Con le 500 mila persone circa che l’attraversano, il “nastro d’asfalto” della statale 18 “è anche l’unica vera grande città della Calabria moderna”, un paesaggio di cemento informe, cantieri sempre aperti, suolo occupato sgangheratamente da case irrimediabilmente brutte, apoteosi di uno sviluppo senza qualità, dovunque abusivismo e scempio, la frantumazione d’una cultura di comunità frugale e misurata, la distruzione della campagna, l’avvelenamento del mare: un supplizio per gli occhi e la mente che ricordano ben altri presepi.
“Davanti a questo inarrestabile disastro, all’aggressione alla salute, alla dignità della gente, alla bellezza dei paesaggi e del mare guastati dalla squallida edilizia della ‘città stradale’ che si stende come un funebre lenzuolo di cemento sulla SS18, a volte vorrei davvero invocare la mano di Dio.

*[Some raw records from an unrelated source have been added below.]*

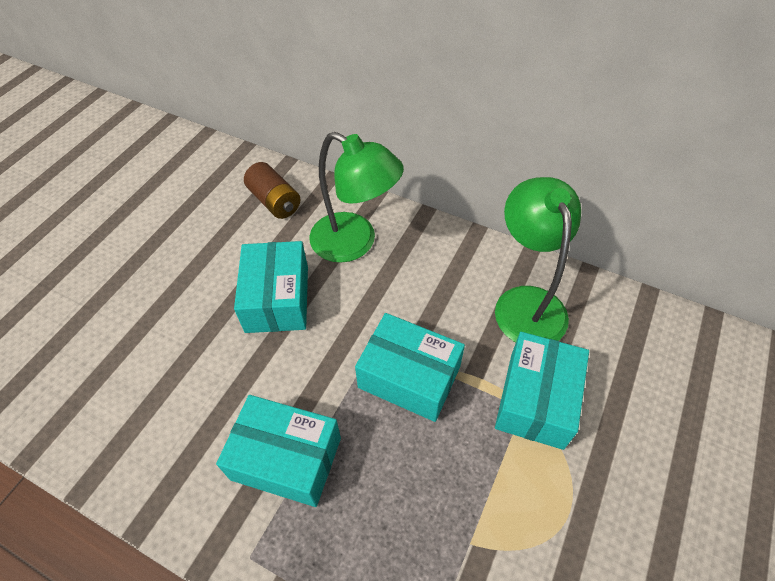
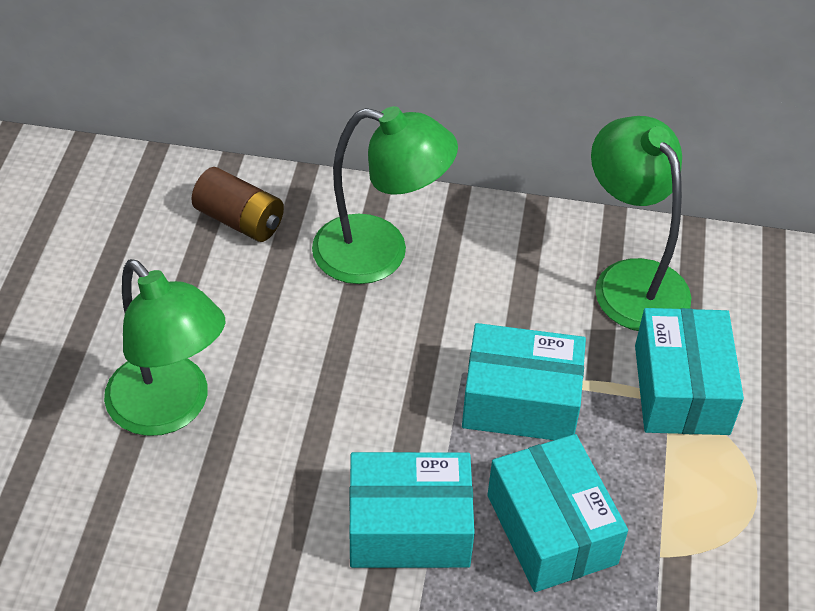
camera: 20 degrees left, 5 degrees down
(168, 321) = (170, 409): none -> green lamp
(277, 299) = (307, 347): turquoise box -> turquoise box (551, 529)

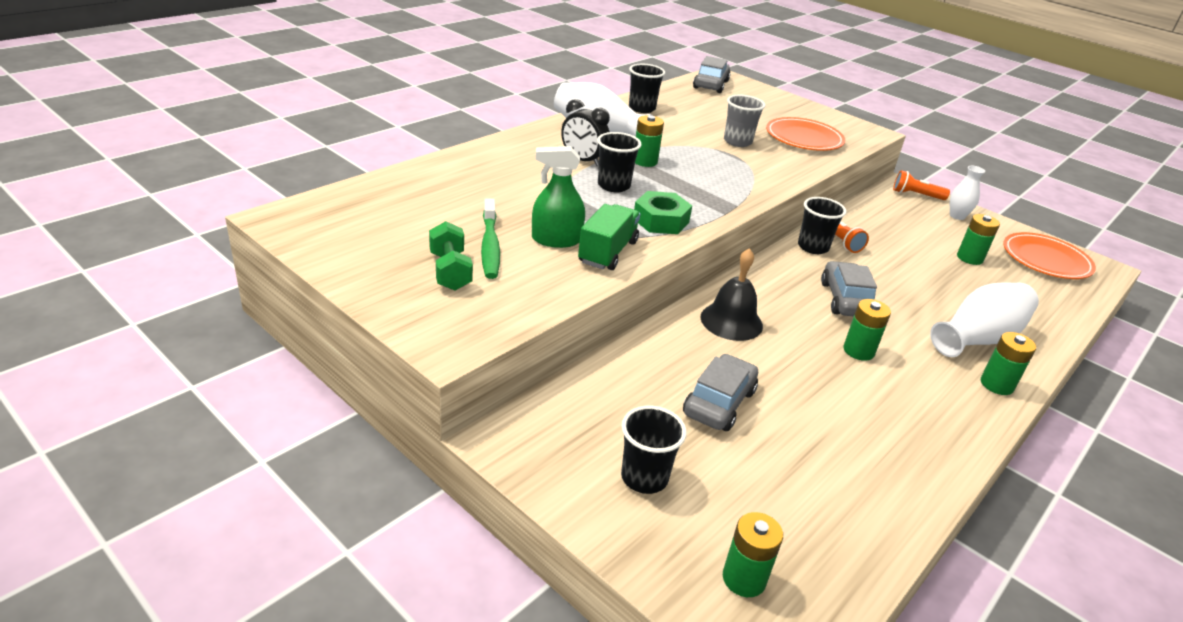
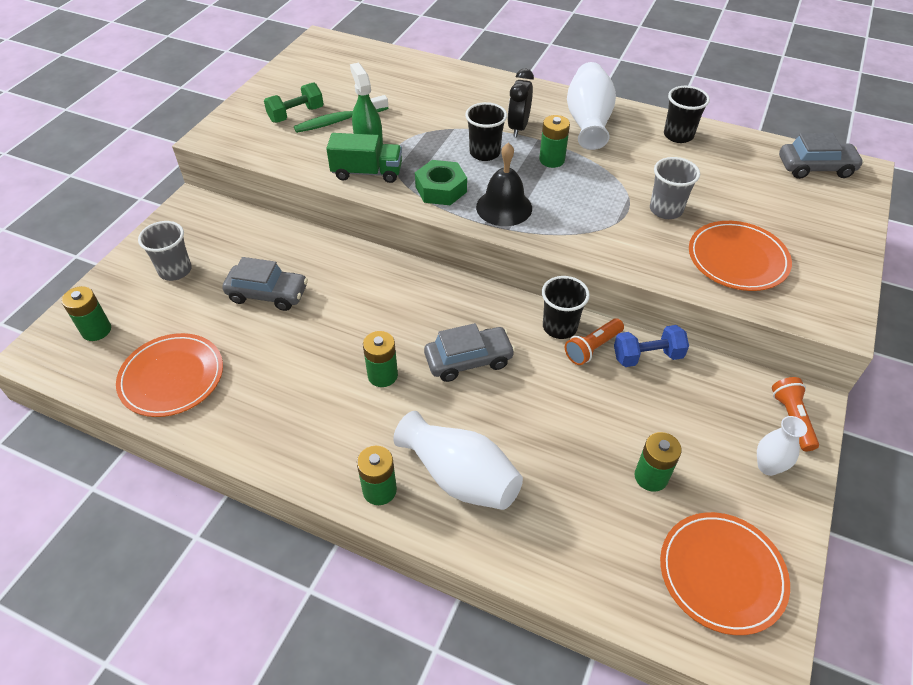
camera: 75 degrees right, 15 degrees up
(644, 477) = (175, 270): black cup -> grey cup
(731, 321) = (383, 285): black bell -> black bell (504, 207)
(845, 507) = (172, 377): none -> orange plate
(852, 223) = (647, 356): none -> blue dumbbell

Una maledizione terribile, un salmo da Qolet, uno tsunami gentile che dal mare si abbatta sullo sporco che orla la terra per scioglierlo come un enorme twist di lavatrice. Un terremoto selettivo che inghiotta tutto il marcio di adesso e lasci in piedi solo povere cose, solo quello che c’era prima”.

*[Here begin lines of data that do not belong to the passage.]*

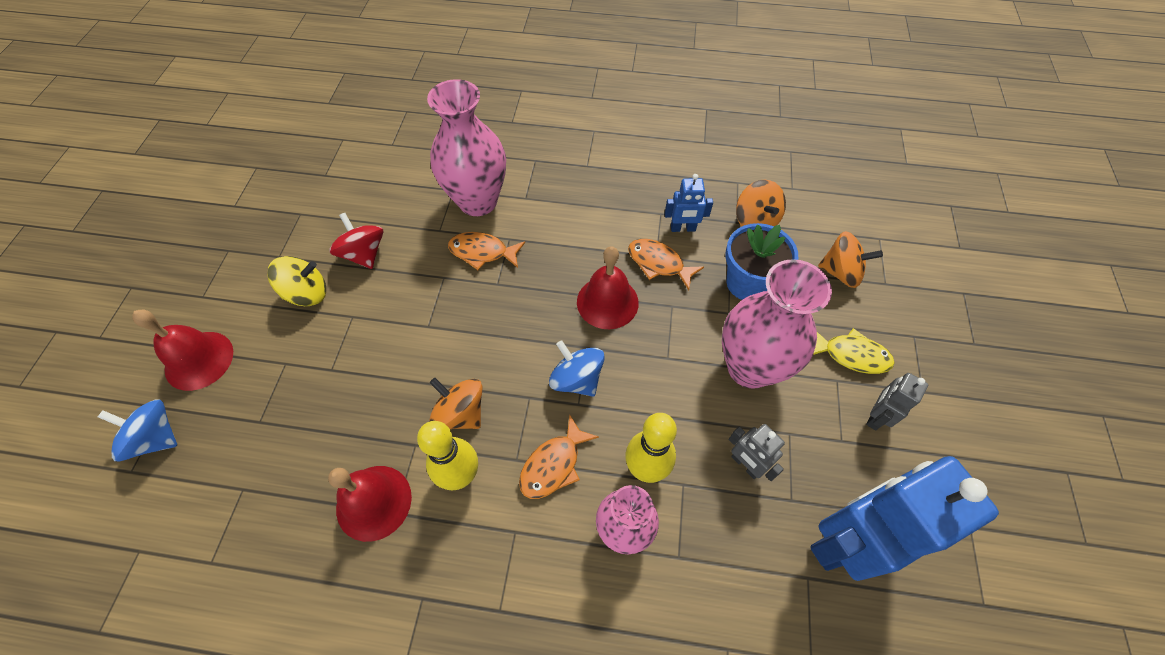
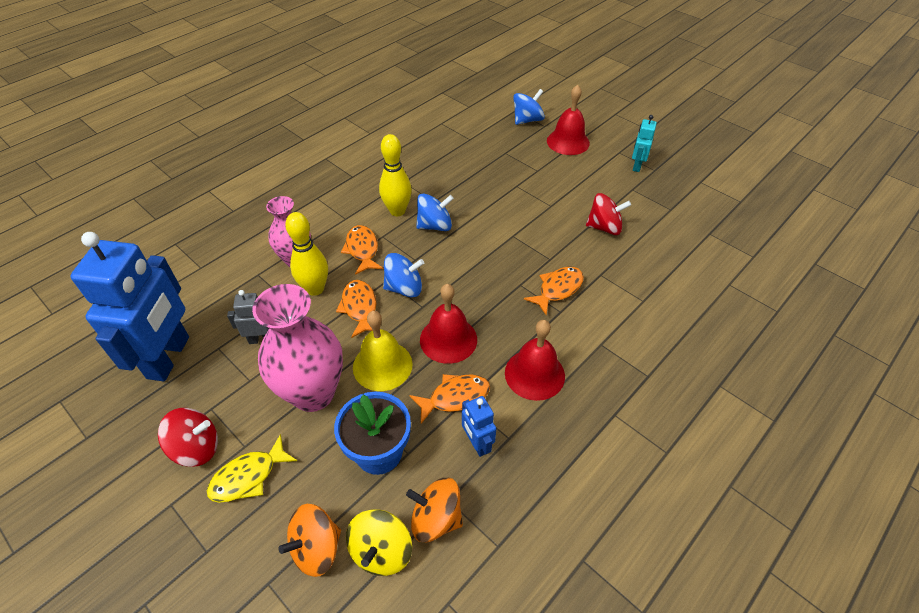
camera: 125 degrees right, 10 degrees down
(227, 269) = (636, 166): none -> turquoise robot
(307, 293) = (587, 192): yellow spinning top -> yellow spinning top (381, 551)
(374, 502) = (416, 176): red bell -> red bell (534, 374)
(460, 413) = (435, 225): orange spinning top -> blue spinning top
(478, 201) = (617, 310): pink vase -> none
(633, 402) = (360, 308): none -> orange fish
(677, 334) = (382, 365): none -> yellow bell
(683, 228) = (477, 443): blue robot -> blue robot turned 60 degrees counterclockwise
(876, 416) = (197, 447): grey robot -> red spinning top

Dice Minervino: “La Calabria che amo per me dovrebbe essere ancora così, dovrebbe essere questa: sole, vento e roccia, acque calme e scompigli di tempeste, vulcani impressionanti, cime verdissime, panorami sbalzati da un incantesimo ultraterreno. E oltre ogni cosa confinata in terra, un mare potente e ammaliante che si estende a perdita d’occhio. Natura intoccabile che basta a se stessa. Niente strade. Niente che faccia posto agli usurpanti, niente cemento, niente abitanti, niente turisti. Un eden estremo, indomito e brutale. Un eden tutto per me”.
Se questo è il sogno del cuore per sé, la risposta di carattere sociale Minervino la indica nell’abbandono dell’‘ideologia del progresso’ a favore dell’‘ideologia dei limiti’, della sostenibilità ambientale, ovvero nel “coniugare estetica e politica per riportare la bellezza nei nostri interessi e nel nostro ambiente, per restituire efficacia e consapevolezza al nostro abitare i luoghi. La storia della bellezza in Calabria ci dimostra che essa è efficace anche nella sfera dell’utile. (…) Il centro del costruire, del fare anima sui luoghi, è un interesse umano generale, che si afferma solo quando l’architettura si pone come risposta al dimorare dell’uomo in armonia con la natura”.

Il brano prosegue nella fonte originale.